Hello and happy Friday! I hope each of you are taking some time during this busy and stressful time of year - time for yourself, time to pause, time to unwind, and time to reflect.
Upon my own reflection throughout the past week, I found myself returning to the same topic, one that affects many of us: our role as females before even reaching the workplace, our role as females in the classroom. These thoughts were first ignited this past Sunday, December 6, the anniversary of the École Polytechnique massacre, a day we now know as the National Day of Remembrance and Action on Violence Against Women. This terrible tragedy took the lives of 14 young women and injured 10 more - simply because they were women attending university. This day, while a horrific moment in history, offers us an opportunity each year to think about the incredible strides made by and for women in education while simultaneously recognizing the lengths we still have to go.
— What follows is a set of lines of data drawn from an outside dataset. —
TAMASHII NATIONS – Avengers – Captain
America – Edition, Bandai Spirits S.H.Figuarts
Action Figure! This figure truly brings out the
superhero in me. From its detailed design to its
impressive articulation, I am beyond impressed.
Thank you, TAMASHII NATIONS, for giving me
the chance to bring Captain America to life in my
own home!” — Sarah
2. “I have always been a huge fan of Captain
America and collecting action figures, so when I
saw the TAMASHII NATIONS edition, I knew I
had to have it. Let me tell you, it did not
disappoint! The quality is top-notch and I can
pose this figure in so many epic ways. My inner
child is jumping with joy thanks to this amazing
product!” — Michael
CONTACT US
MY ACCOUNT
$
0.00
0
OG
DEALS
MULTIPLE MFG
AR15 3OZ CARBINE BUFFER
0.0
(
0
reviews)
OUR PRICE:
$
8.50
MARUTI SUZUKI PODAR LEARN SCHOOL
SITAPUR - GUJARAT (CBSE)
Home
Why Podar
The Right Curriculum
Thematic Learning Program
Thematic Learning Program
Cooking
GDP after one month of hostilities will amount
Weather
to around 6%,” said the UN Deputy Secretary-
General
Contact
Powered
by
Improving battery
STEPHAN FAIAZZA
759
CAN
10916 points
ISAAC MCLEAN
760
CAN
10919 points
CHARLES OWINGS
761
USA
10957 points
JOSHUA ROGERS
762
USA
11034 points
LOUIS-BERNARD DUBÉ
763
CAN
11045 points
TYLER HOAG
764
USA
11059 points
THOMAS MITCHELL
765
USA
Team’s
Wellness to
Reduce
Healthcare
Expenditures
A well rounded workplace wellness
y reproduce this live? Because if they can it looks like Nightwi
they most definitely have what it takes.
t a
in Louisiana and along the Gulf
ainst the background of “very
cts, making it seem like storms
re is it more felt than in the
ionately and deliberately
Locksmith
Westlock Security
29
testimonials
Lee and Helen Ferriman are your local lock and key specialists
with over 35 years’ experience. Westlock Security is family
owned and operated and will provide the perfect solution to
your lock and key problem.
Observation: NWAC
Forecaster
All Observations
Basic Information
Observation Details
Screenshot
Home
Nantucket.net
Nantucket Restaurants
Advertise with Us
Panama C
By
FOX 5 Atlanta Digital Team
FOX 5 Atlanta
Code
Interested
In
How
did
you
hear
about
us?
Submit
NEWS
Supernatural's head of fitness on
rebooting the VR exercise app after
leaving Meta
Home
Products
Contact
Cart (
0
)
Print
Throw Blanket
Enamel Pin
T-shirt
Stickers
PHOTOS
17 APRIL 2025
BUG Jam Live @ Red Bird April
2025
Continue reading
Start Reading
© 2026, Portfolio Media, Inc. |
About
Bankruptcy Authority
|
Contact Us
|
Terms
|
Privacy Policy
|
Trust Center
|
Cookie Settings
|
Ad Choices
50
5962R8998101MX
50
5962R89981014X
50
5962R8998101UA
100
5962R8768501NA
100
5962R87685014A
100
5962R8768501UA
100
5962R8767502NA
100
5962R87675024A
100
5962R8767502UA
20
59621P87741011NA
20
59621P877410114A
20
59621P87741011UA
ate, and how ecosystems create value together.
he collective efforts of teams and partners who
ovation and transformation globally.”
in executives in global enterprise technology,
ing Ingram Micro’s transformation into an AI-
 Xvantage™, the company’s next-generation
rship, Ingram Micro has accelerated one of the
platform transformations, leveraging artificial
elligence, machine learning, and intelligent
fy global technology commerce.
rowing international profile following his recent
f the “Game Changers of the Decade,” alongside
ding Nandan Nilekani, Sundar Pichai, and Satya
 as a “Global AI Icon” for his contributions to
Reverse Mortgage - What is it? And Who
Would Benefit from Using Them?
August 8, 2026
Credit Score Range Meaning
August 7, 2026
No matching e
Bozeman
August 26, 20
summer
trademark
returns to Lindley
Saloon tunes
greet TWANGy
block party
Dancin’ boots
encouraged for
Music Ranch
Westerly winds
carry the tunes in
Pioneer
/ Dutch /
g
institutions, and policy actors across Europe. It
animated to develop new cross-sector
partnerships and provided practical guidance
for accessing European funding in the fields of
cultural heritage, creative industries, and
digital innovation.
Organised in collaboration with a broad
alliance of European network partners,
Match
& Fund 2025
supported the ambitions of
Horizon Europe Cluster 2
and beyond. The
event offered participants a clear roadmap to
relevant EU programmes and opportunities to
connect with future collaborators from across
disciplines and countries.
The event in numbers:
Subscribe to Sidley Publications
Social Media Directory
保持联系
50 years ago, women only made up 32% of university students; today, women make up a whopping 56% of university students… Yay! …. But access to the system is not where progress ends. Women are still consistently underrepresented in STEM subjects, experience gendered microaggressions on a regular basis, and are 5 times as likely to experience sexual violence on campus as male students. These still very present issues remind us we still have a long way to go.
As I enter the last semester of my university career, I can speak to nearly four years of experience as a female student. I have been pursuing my degree in Media, Information, and Technoculture - a program renamed predominantly by our male peers as “Mothers In Training” (*eye roll*). This is a primary example of an obstacle faced by female students that often goes untalked about. If you ask me, we need to start conversing about things like this, no matter how seemingly small or insignificant. So let’s start here…
I ask you to reflect on your own experience as a female student with me. I, and countless of my fellow female students, endure “funny” comments made by our male counterparts which work to belittle or discredit our place in a university setting, have you experienced this? Have you remained cool while being interrupted or spoken over during class? Have you recognized the obvious disappointment on your male lab partners face or in his tone when he is told he must work with you? Have you attempted to speak on a gendered issue or use a personal anecdote in class and been shut down by a male instructor?
Did you answer yes to any of these questions? Me too. Now, let's use this reflection to move forward, to encourage conversations with fellow female students, to share experiences, learn and grow from them, and make change. The more we talk about the obstacles we face, the more likely we are to combat and eradicate them.